For all of the problems that we consider, the resulting algorithms produce exact solutions, with certificates of optimality, on the vast majority of examples; the algorithms are efficient for problems that are either NP-hard (as is the case for non-projective parsing, or for phrase-based translation), or for problems that are solvable in polynomial time using dynamic programming, but where the traditional exact algorithms are far too expensive to be practical.

While the focus of this talk is on NLP problems, there are close connections to inference methods, in particular belief propagation, for graphical models. Our work was inspired by recent work that has used dual decomposition as an alternative to belief propagation in Markov random fields.

This is joint work with Yin-Wen Chang, Tommi Jaakkola, Terry Koo, Sasha Rush, and David Sontag.




Computing Scope in a CCG Parser
Mark Steedman (University of Edinburgh, UK)
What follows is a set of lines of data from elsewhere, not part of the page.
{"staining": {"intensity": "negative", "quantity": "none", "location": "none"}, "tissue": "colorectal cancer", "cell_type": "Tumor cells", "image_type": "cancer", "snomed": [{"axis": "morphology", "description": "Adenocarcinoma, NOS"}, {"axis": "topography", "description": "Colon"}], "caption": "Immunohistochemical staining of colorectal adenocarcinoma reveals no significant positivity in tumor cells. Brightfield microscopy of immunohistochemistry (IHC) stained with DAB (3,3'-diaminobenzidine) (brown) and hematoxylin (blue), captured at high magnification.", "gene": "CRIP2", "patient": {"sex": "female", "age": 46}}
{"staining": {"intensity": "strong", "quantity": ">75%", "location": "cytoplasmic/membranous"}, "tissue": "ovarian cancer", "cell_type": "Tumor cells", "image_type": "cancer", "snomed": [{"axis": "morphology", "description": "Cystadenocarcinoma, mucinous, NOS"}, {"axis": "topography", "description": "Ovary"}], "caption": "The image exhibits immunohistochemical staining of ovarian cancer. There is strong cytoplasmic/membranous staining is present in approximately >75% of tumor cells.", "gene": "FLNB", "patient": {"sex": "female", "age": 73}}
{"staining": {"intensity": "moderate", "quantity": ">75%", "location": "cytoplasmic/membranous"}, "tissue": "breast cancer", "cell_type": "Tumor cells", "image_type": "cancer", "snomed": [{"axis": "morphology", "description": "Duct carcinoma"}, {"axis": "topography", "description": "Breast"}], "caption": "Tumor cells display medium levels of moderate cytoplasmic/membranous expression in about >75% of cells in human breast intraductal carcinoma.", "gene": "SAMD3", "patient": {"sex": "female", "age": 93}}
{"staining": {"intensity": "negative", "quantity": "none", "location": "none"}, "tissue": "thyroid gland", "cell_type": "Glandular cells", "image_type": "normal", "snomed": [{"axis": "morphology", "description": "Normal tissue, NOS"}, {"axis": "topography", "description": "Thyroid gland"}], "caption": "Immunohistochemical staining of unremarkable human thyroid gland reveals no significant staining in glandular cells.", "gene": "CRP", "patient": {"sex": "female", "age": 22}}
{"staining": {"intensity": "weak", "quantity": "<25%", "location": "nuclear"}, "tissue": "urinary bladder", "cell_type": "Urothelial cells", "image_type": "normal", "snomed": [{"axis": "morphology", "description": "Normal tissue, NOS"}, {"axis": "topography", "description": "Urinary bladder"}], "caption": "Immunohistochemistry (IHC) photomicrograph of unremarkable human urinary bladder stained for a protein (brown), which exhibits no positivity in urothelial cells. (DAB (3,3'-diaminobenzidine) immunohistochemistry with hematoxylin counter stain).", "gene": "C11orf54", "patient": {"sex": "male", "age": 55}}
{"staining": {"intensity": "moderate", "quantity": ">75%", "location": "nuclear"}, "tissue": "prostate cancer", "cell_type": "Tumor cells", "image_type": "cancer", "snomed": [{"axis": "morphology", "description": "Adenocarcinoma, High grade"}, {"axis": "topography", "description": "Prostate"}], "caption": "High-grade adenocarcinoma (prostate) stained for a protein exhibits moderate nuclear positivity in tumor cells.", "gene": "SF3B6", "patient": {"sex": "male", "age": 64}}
Ambiguities arising from alternations of scope in interpretations for multiply quantified sentences appear to require grammatical operations that compromise the strong assumptions of syntactic/semantic transparency and monotonicity underlying the Frege-Montague approach to the theory of grammar. Examples that have been proposed include covert movement at the level of logical form, abstraction or storage mechanisms, and proliferating type-changing operations. The paper examines some interactions of scope alternation with syntactic phenomena including coordination, binding, and relativization. Starting from the assumption of Fodor and Sag, and others, that many expressions that have been treated as generalized quantifiers are in fact referential expressions, and using Combinatory Categorial Grammar (CCG) as a grammatical framework, the paper presents an account of quantifier scope ambiguities according to which the available readings are projected directly from the lexicon by the combinatorics of the syntactic derivation, without any independent manipulation of logical form and without recourse to otherwise unmotivated type-changing operations. As a direct result, scope ambiguity can be efficiently processed using packed representations from which the available readings can be simply enumerated.